In Autumn 2004 GRID IRON spent three weeks working with emerging theatre practitioners in the Middle East.
The work was funded by British Council Lebanon, Jordan and London
Autumn 2004
In Jordan Grid Iron worked for two weeks with Takween Theatre and Arts Workshop on the creation of a show called Naw Nader Men al Houb (A Rare Kind of Love).
This production signalled the first ever site-specific show to be produced in Jordan and it took place in the working environment of the King Hussein Cancer Centre and under the Patronage of Her Royal Highness Princess Ghida Talal.
Grid Iron’s Theatre Director Ben Harrison co-directed the piece with Samar Dudin, founder and Theatre Director or Takween and the rest of the Grid Iron team (Producer Judith Doherty, Production Manager Fiona Fraser and Technical Manager/Lighting Designer Paul Claydon) introduced previously inexperienced Takween members to our tried and tested production methods.
The show itself recounted the verbatim experiences of young people who had been, or we’re still being, treated in the Cancer Centre and was performed in Arabic.
The project in Jordan came directly after we delivered a 4 day workshop in Beirut entitled Listening to the Space.
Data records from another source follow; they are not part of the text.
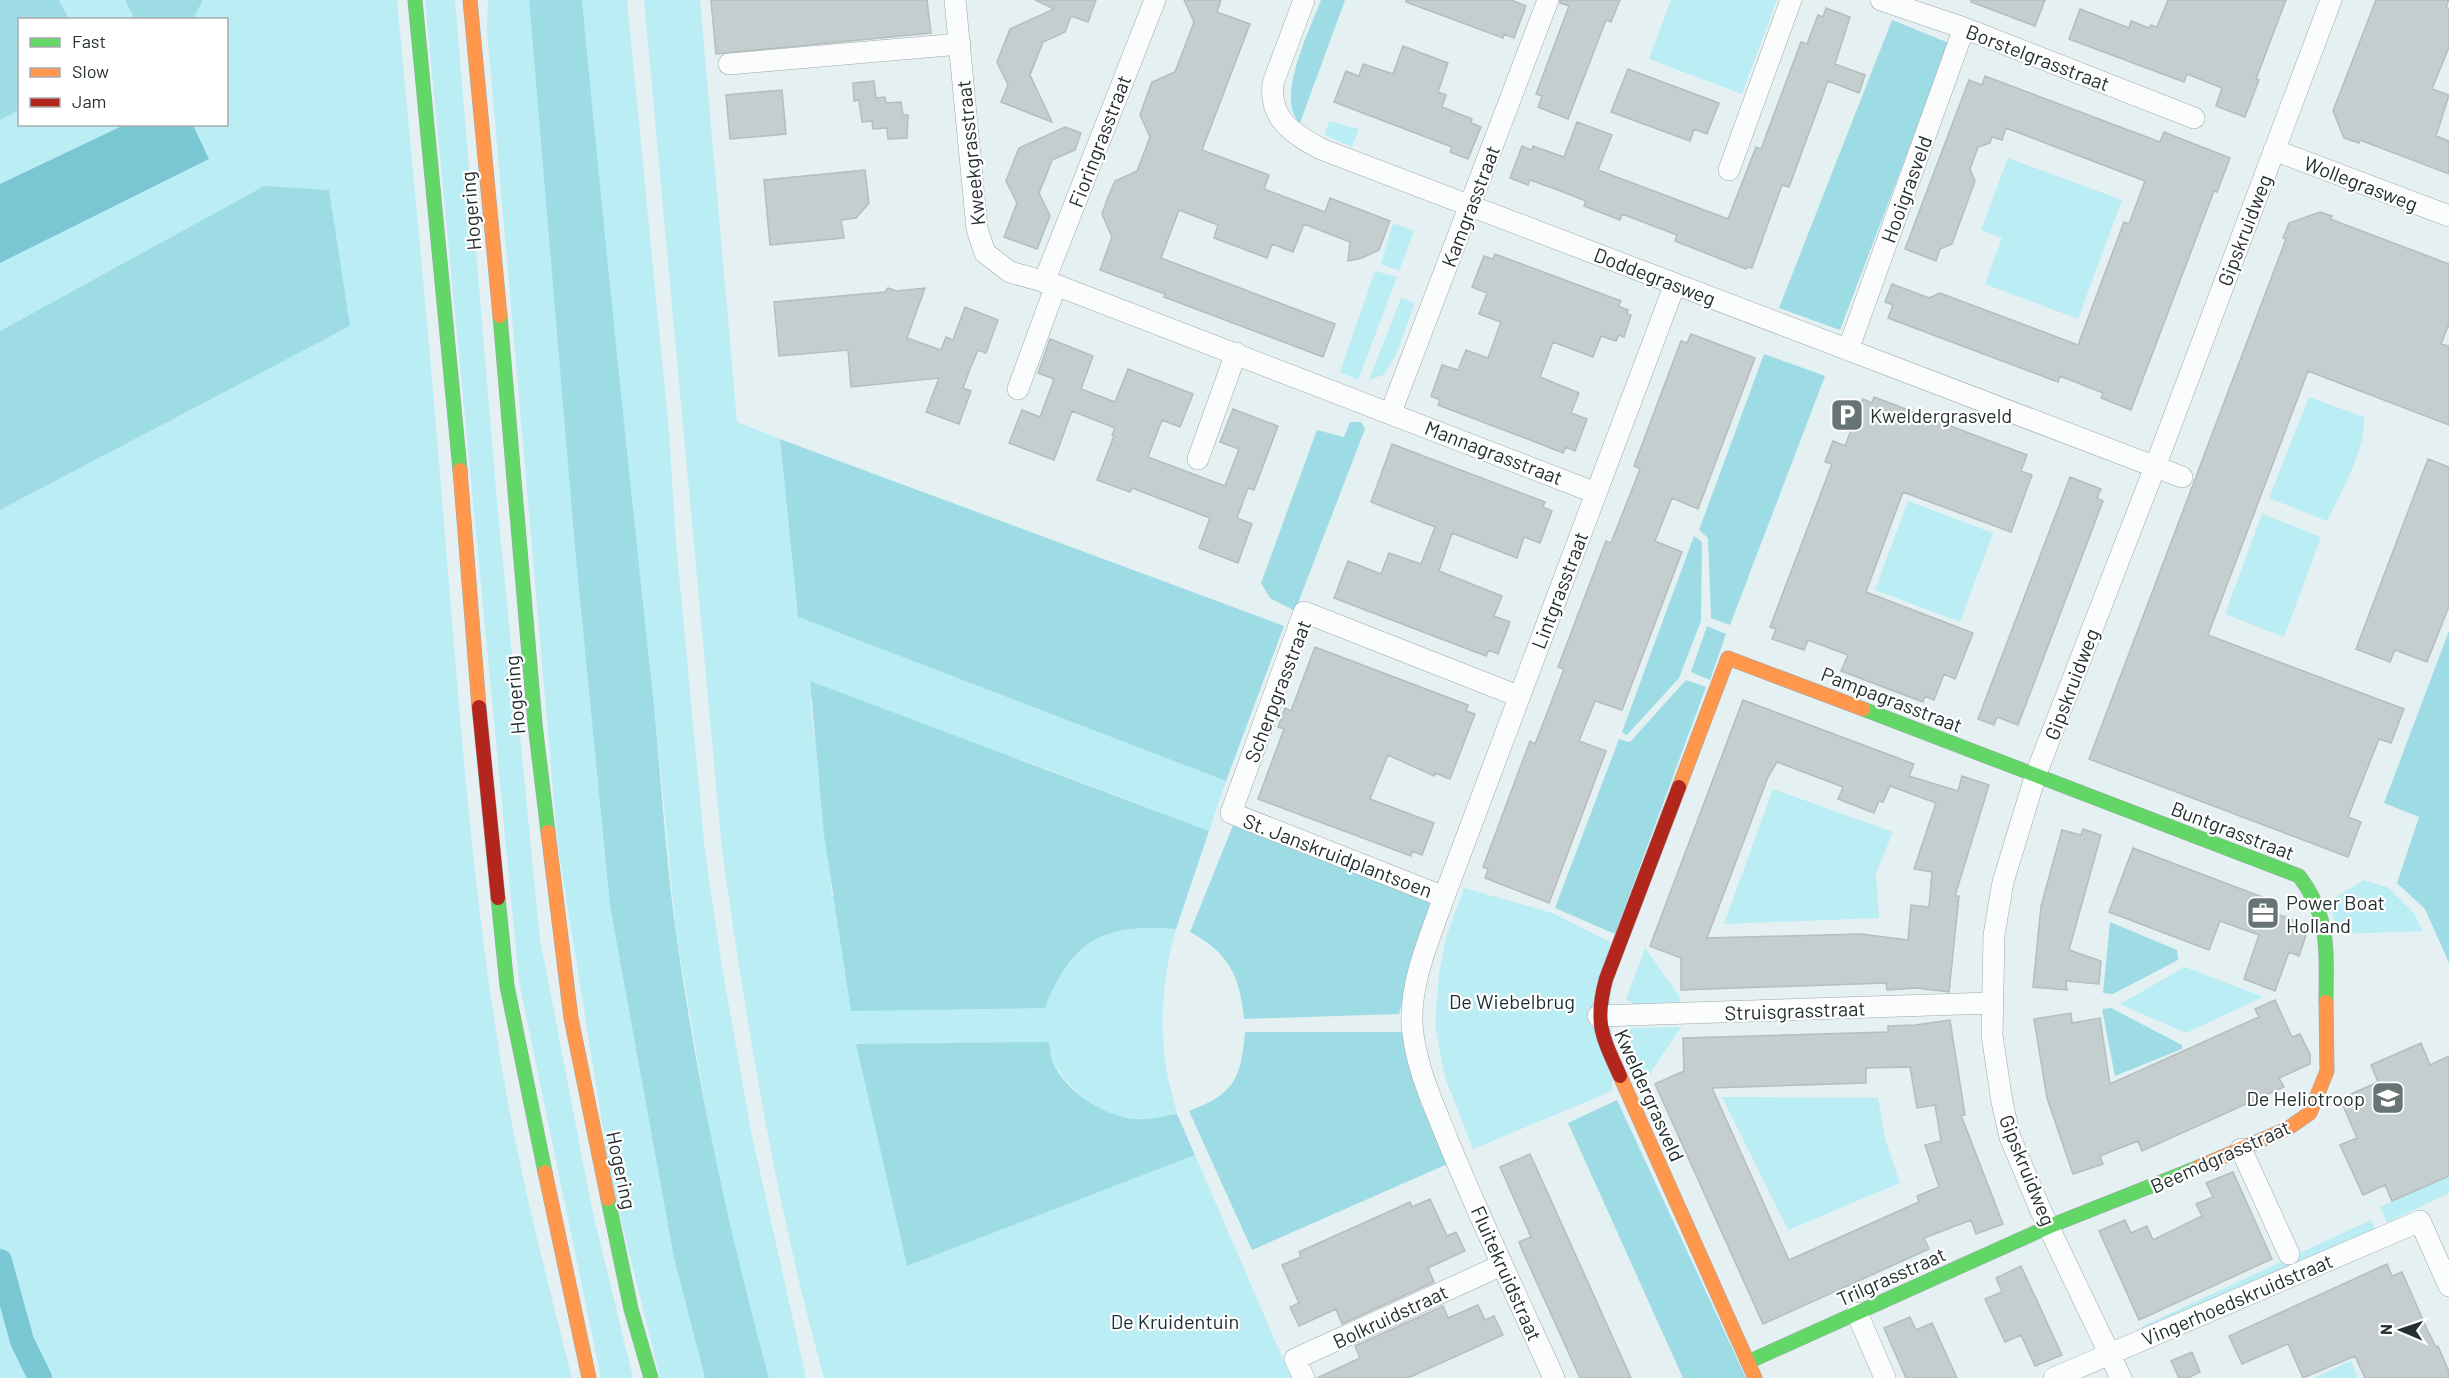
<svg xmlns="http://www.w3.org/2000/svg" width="2449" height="1378" viewBox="0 0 2449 1378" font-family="Barlow,sans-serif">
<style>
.green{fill:#bbedf5}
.forest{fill:#9edce5}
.water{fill:#79c7d2}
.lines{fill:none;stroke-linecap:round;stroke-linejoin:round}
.canal{stroke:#79c7d2;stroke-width:24}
.building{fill:#c4cecf;stroke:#b4bdbf;stroke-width:1.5;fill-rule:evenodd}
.street-casing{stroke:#9ea7a9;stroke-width:22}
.fast-casing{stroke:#9ea7a9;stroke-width:15}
.slow-casing{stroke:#9ea7a9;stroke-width:15}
.jam-casing{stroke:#9ea7a9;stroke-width:15}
.street{stroke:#fbfdfd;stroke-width:21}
.fast{stroke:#63d668;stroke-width:14}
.slow{stroke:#ff974d;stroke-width:14}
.jam{stroke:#b3261e;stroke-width:14}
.labels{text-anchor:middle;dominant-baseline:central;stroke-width:4.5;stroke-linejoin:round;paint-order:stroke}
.street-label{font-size:20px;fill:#262f30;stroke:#fff}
.poi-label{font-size:20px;fill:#262f30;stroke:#fff;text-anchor:start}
.park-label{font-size:20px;fill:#192d30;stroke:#fff}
</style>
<rect width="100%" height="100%" fill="#e4f0f2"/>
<path class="green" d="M59,0H125L135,19H69Z
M203,0H397C412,162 428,325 441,487C458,689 471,893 506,1092C523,1188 548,1284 572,1378H0V510L350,326L264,186L0,331V263L209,159L193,125L226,124V20L193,19Z
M425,0H455L498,513L540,939L592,1209L633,1378H601L519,982Z
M488,0H529L575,549L610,906L674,1258L705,1378H660L611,1179L558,847L487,30Z
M582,0H627L669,432L676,542L705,852L722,967L752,1136L806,1378H769L744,1285L714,1157L676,932L657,733L603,234Z
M644,0H700L737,422L780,439L798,617L1226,781L1209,831L1028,762L810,698L832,895L1045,1008C1073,938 1103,924 1176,929C1165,966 1160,1011 1164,1050C1165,1071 1172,1093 1177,1114C1165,1116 1151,1119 1139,1119C1101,1120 1070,1091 1052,1060L872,1113L907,1266L1195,1155L1291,1378H824C776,1205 747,1028 722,850Z
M1671,0H1777L1742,94L1649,59Z
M19,110L20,124L124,125L0,184V120Z
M1329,121L1359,129L1352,147L1325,135Z
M2008,158L2122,200L2078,319L1985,284L2002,238L1981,230Z
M1393,223L1414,231L1399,271L1381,264Z
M1375,271L1397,277L1358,380L1340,372Z
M1401,298L1415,303L1396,355L1383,375L1369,380Z
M2309,397L2364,417C2366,449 2341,492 2327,521L2269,498Z
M1908,501L1993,533L1960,622L1875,590Z
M2262,514L2321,537L2284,637L2225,614Z
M1773,789L1893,832L1876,873L1879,918L1724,924Z
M2364,880L2389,888L2413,912L2423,931L2338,934L2330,905L2333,899Z
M1464,888L1552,913L1610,942L1612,1091L1473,1149L1445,1077L1435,1025L1439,974L1446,938Z
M1645,948L1680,997L1679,1002L1633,1004L1626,999Z
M2185,967L2263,997L2186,1033L2120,1004Z
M1681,1027L1649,1075L1641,1078L1644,1076L1625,1028Z
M1722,1097L1878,1098L1885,1139L1900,1183L1788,1230Z
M2449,1176V1193L2387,1223L2380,1207Z
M2371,1220L2375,1229L2143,1333L2141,1327Z
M2351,1361L2358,1378H2314Z"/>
<path class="forest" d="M0,0H59L69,19L20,20L19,110L0,120Z
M125,0H203L193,19L135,20Z
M529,0H582C603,223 626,446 650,668C660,756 664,845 676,933C697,1083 729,1232 769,1378H705L674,1258L610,906L575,549Z
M1321,0H1345L1300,123C1274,100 1311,27 1321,0Z
M1892,20L1949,43L1840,330L1779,308Z
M264,186L329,190L350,326L0,510V331Z
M1764,354L1825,376L1730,625L1711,618L1708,538L1699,530Z
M1350,422H1361L1365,429L1295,611L1270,598L1261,583L1317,430L1344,437Z
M780,439L1284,626L1226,781L798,617Z
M1694,536L1702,542L1701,621L1679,678L1627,735L1622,732Z
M1707,626L1726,634L1710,680L1691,672Z
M2449,631V963L2425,909L2397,883L2419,817L2384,803Z
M1686,680L1706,687L1615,934L1555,908L1619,739L1630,742Z
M810,681L1209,831L1176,929C1104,924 1073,938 1045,1008L851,1011L824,835Z
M1234,823L1430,903L1399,1014L1244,1019C1240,976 1229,953 1190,932Z
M2110,922L2177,950L2178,960L2113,994L2103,993Z
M2111,1008L2182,1045V1049L2115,1076L2102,1009Z
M1245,1032H1403L1421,1105L1452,1162L1252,1250L1189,1111C1235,1094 1241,1078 1245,1032Z
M1049,1042C1050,1048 1050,1054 1052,1060C1064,1091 1103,1116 1135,1119C1149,1120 1164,1116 1177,1114L1195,1155L907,1266L856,1044Z
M1617,1100L1746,1378H1683L1568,1123Z"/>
<path class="water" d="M124,125H193L209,159L0,263V184Z"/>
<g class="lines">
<path class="canal" d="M0,1261L22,1341L40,1378"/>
</g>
<path class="building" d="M711,0H927L931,33L716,54Z
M1035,0H1096L1088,22L1071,16L1065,32L1043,42L1030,75L1052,122L1001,102L1008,85L997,62L1010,29L1054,9Z
M1184,0H1221L1217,12L1250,24L1202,150L1269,175L1264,189L1325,212L1330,198L1390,221L1379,250L1362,258L1348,261L1350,242L1304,224L1293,252L1272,244L1267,258L1214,238L1218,225L1179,210L1161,258L1335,324L1323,357L1164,297L1165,294L1100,270L1112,237L1102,214L1108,197L1115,181L1137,171L1150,137L1140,115L1146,98L1152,82L1175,72L1194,22Z
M1406,0H1511L1526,6L1514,38L1504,34L1503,38L1406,2Z
M1560,0H1620L1611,22L1606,20L1568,119L1538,107L1542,96L1536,94L1569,6L1560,3Z
M1971,0H2045L2035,26L1971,2Z
M2168,0H2286L2256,79L2259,80L2245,117L2216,106L2222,88L2187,74L2184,82L2069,39L2080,9L2129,28L2131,21L2149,28L2151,25L2157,27Z
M2376,0H2449L2446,7L2449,9V47L2432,89L2449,95L2436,136L2449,141V174L2360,140L2359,143L2344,138L2333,111Z
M1826,8L1850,17L1835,64L1865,75L1859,93L1828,81L1789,187L1782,185L1752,268L1747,267L1746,269L1675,241L1677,235L1622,214L1620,220L1584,206L1586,201L1558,190L1530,180L1528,185L1510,178L1522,146L1532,150L1533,146L1564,157L1577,122L1612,135L1598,170L1728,219L1756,147L1761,149L1801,42L1807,44L1818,15L1823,17Z
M1403,46L1448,63L1438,92L1446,95L1442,107L1472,119L1471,123L1481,127L1468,159L1450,152L1452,147L1334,102L1346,71L1359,76L1363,64L1393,74Z
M1628,69L1719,103L1707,134L1694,129L1690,141L1611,112Z
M1985,76L2160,142L2164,132L2230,158L2217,192L2214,191L2131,410L2101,398L2103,393L2060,376L2058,382L1888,318L1893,305L1885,302L1892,284L1929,298L1940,293L2078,345L2124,222L2129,224L2145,181L2006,128L2002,140L1992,137L1990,143L1978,147L1970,169L1975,181L1952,244L1940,249L1936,261L1905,249L1969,80L1982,85Z
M874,81L876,98L885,97L886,103L901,102L903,115H908L907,138L888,139L887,128L873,129L872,121L862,122L859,100L854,101L853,83Z
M782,90L786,134L730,139L726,95Z
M1065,127L1081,133L1075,150L1052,160L1046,176L1039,193L1050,216L1037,249L1004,237L1017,203L1006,181L1019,148Z
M865,170L869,203L856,218L841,220L844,238L770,245L764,180Z
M2320,212L2332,216L2330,219L2449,264V324L2441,344L2449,346V425L2308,371L2208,635L2404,709L2391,743L2379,739L2348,817L2361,822L2348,857L2089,759L2272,276L2286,239L2283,238L2289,223Z
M1495,254L1621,301L1618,306L1628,310L1627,314L1631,315L1624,337L1619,335L1616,341L1601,336L1593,357L1553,342L1540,377L1579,393L1571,413L1587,419L1575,451L1566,447L1563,453L1538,443L1438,405L1440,400L1431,396L1442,365L1458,370L1466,350L1488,358L1501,322L1479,314L1487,293L1472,287L1484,256L1493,259Z
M888,288L896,291L925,288L907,338L941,350L946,337L953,340L965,307L998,320L986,353L978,350L970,369L963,388L971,391L959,424L926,412L939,378L851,387L848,350L779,356L774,302L885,292Z
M1691,334L1755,358L1698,509L1672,498L1655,541L1682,552L1622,710L1595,701L1579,741L1606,751L1549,903L1485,878L1488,869L1483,867L1530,741L1535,744L1564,669L1558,667L1606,541L1611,543L1640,469L1634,466L1681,341L1687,343Z
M1050,339L1093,356L1081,389L1115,402L1128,369L1193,394L1180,427L1162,420L1148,457L1225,486L1239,449L1220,442L1233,409L1278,426L1254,490L1248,488L1237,518L1252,524L1238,563L1199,548L1210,518L1132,488L1130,492L1097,480L1114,436L1112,435L1115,428L1072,411L1054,460L1009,443L1022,410L1040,417L1054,379L1038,373Z
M1874,397L2027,455L2021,471L2032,475L2011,532L1903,492L1866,592L1973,633L1955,679L1944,674L1934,700L1925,696L1923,702L1841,671L1848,655L1808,640L1804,650L1772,639L1776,629L1770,627L1832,464L1825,462L1833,441L1845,446L1863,399L1872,403Z
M1392,444L1545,502L1543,507L1552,511L1540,543L1524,537L1517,558L1452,533L1439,571L1502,596L1494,616L1510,622L1498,654L1489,650L1486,656L1334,598L1348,561L1381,574L1389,553L1421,564L1435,527L1371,502Z
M2428,459L2449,467V606L2427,662L2395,650L2390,662L2356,649Z
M2070,477L2101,489L2097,498L2103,501L2018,725L1997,717L1994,725L1978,719Z
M1315,647L1468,705L1466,711L1475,714L1450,779L1435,773L1434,776L1388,755L1370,799L1434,823L1422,855L1412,851L1411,856L1258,799L1284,729L1278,727L1285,708L1291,711Z
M1743,700L1914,764L1909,776L1958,791L1962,776L1989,785L1955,896H1959L1949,992L1916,988L1887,990L1886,983L1681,990V958L1650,946ZM1777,762L1843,787L1838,799L1874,813L1879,801L1883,802L1890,786L1936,803L1914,869L1932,872L1929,907L1911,905L1908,940L1861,934L1707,938L1768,777Z
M2083,829L2101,835L2069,950L2101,961L2099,984L2066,981L2067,990L2033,987L2041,906L2062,830L2081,835Z
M2133,848L2278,903L2274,913L2304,924L2307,932L2299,956L2289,952L2275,991L2244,979L2259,935L2220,921L2209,950L2109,912Z
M2275,1000L2292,1037L2300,1034L2310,1054V1064L2279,1078L2284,1087L2142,1151L2138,1141L2100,1156L2103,1164L2073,1174L2047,1098L2034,1019L2071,1013L2072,1023L2100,1018L2110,1084L2259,1017L2255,1009Z
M1950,1020L1965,1115H1961L2003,1224L1976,1234L1971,1220L1924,1238L1929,1249L1763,1324L1655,1084L1684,1071L1683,1038L1888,1032V1026L1915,1025ZM1910,1067L1917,1108L1935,1105L1941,1141L1925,1145L1939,1187L1917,1196L1919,1202L1789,1260L1712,1088L1866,1083V1068Z
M2421,1043L2430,1065L2449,1056V1176L2392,1201L2385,1185L2363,1195L2340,1145L2357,1138L2340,1099L2378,1082L2371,1065Z
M1530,1154L1545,1187L1631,1378H1580L1523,1252L1519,1242L1531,1237L1500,1167Z
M2233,1172L2272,1259L2139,1320L2099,1231L2125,1220L2131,1233L2147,1226L2153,1240L2202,1216L2196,1204L2213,1197L2206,1183Z
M1430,1199L1447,1236L1456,1232L1465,1251L1428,1268L1434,1282L1342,1324L1336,1309L1299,1326L1290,1307L1299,1303L1282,1265L1301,1257L1299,1252L1410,1202L1412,1207Z
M2387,1264L2392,1276L2402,1272L2427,1329L2436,1347L2438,1346L2449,1372V1378H2365L2355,1356L2303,1378L2288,1344L2242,1364L2229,1336Z
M2021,1266L2062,1355L2035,1366L2021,1335L2005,1342L1985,1299L2002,1292L1996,1278Z
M1478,1305L1485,1320L1494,1316L1503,1335L1408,1378H1317L1360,1358L1355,1346L1443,1306L1448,1318Z
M1910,1317L1916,1330L1932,1323L1957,1378H1906L1884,1328Z
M2192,1352L2200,1372L2188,1378H2179L2171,1361Z"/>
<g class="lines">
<g class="street-casing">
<path id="street" d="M955,0L977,229L985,253L1010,272L1056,285L1596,493
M1304,0L1273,83C1269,119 1292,133 1321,149L2182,477
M1881,0L1964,28L2194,118
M729,64L960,44
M2274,150L2449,216
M1729,170L1791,0
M1044,282L1155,0
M1848,350L1964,28
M1018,389L1056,285
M1391,412L1548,0
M1198,459L1236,353
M1444,897L1231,813L1304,612L1518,696
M1598,1016L1991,1003
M2241,1149L2289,1254
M1857,1313L1885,1378
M1304,1378L1295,1359L1502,1265
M1554,1378C1518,1299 1481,1221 1448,1141C1433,1103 1415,1066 1412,1024C1410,981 1430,937 1444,897L1675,284
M2054,1378L2420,1221L2449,1286
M2121,1378L2040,1209L2010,1137L2002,1102L1992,1035L1994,935L2003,882L2036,774L2155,467L2331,0"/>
</g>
<g class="fast-casing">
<path id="fast" d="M415,0L460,470
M500,316L535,724L548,832
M1863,709L2299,876C2331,918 2326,952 2326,1002
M498,898L507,986L545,1172
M608,1199L631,1309L651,1378
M1748,1362L2050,1226L2199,1167"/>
</g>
<g class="slow-casing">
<path id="slow" d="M470,0L500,316
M460,470L479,707
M1679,787L1728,658L1863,709
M548,832L571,1018L608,1199
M1620,1076L1755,1378
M2199,1167L2287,1129L2310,1113L2327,1071L2326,1002
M545,1172L589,1378"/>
</g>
<g class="jam-casing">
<path id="jam" d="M479,707L498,898
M1620,1076C1602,1036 1594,1023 1606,979L1679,787"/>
</g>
<use href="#street" class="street"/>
<use href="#fast" class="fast"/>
<use href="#slow" class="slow"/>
<use href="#jam" class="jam"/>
</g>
<defs>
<g id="parking-square" transform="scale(1.725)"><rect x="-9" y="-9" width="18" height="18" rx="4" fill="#687374" stroke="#fff"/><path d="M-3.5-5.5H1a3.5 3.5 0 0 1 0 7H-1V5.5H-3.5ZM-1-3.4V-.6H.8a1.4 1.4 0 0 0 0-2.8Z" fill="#fff"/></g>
<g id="office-square" transform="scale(1.725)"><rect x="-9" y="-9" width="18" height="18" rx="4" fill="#687374" stroke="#fff"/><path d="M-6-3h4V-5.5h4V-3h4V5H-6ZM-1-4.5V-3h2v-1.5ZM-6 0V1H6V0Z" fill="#fff"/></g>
<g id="school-square" transform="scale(1.725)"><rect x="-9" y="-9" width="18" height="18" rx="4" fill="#687374" stroke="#fff"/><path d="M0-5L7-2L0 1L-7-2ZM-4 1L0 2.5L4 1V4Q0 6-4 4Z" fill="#fff"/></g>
</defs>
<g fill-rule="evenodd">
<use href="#parking-square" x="1847" y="415"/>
<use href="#office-square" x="2263" y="913"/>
<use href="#school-square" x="2388" y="1098"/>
</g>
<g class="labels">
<g class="street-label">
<text transform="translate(2038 57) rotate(21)">Borstelgrasstraat</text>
<text transform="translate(1099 141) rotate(-69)">Fioringrasstraat</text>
<text transform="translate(970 153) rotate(-96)">Kweekgrasstraat</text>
<text transform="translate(2361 183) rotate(21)">Wollegrasweg</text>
<text transform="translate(1906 189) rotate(-70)">Hooigrasveld</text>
<text transform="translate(1470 206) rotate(-69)">Kamgrasstraat</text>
<text transform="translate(470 211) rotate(-95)">Hogering</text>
<text transform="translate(2244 230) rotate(-69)">Gipskruidweg</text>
<text transform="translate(1655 276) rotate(21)">Doddegrasweg</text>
<text transform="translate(1494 452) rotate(21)">Mannagrasstraat</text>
<text transform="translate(1559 590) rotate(-69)">Lintgrasstraat</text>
<text transform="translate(2071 684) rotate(-69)">Gipskruidweg</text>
<text transform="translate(1277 691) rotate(-69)">Scherpgrasstraat</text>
<text transform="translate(514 695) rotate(-95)">Hogering</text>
<text transform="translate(1892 699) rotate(21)">Pampagrasstraat</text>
<text transform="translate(2233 830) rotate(21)">Buntgrasstraat</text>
<text transform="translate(1338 855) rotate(21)">St. Janskruidplantsoen</text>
<text transform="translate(1795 1010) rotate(-2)">Struisgrasstraat</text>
<text transform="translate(1650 1095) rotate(66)">Kweldergrasveld</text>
<text transform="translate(2220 1156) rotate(-24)">Beemdgrasstraat</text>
<text transform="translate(622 1170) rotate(78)">Hogering</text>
<text transform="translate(2028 1170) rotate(68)">Gipskruidweg</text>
<text transform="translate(1507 1273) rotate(66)">Fluitekruidstraat</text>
<text transform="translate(1891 1276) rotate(-24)">Trilgrasstraat</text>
<text transform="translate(2237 1299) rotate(-23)">Vingerhoedskruidstraat</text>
<text transform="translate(1390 1316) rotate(-25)">Bolkruidstraat</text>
</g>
<g class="poi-label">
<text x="1870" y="415">Kweldergrasveld</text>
<text x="2286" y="902">Power Boat<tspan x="2286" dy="23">Holland</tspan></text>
<text x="2365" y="1098" text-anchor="end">De Heliotroop</text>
</g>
<g class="park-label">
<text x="1512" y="1001">De Wiebelbrug</text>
<text x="1175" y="1321">De Kruidentuin</text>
</g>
</g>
<rect x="18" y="18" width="210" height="108" fill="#ffffff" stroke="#a8acac" stroke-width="1.5"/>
<rect x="30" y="38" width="30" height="9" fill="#63d668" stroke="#a8acac" stroke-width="1.5"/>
<text x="72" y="48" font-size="18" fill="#262f30">Fast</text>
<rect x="30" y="68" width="30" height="9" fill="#ff974d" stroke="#a8acac" stroke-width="1.5"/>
<text x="72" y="78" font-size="18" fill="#262f30">Slow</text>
<rect x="30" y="98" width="30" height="9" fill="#b3261e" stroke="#a8acac" stroke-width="1.5"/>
<text x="72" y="108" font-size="18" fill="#262f30">Jam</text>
<g transform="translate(2401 1330) rotate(272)" stroke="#ffffff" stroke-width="4.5" paint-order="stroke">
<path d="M0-4.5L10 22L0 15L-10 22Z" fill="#262f30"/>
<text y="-9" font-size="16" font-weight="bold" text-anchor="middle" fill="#262f30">N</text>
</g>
</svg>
The workshop took place in Estral, a former cinema on Hamra Street and in the deserted hotel building above the complex. The participants were sourced by British Council Lebanon and the workshop was part of the al-Mawsam programme run by Rola Kobeissi and Zico.
The object of the workshop was to introduce the participants to the way Grid Iron devise and then physically produce site-specific theatre and was a direct response to a desire shared by new and established practioners in Beirut to explore new ways of working and new places in which to create theatre. We looked not only at how a building can lend itself to and inform the creation of a theatre production, but also at how to use both theatre and domestic lighting equipment (of even the most basic nature) to best dramatic effect.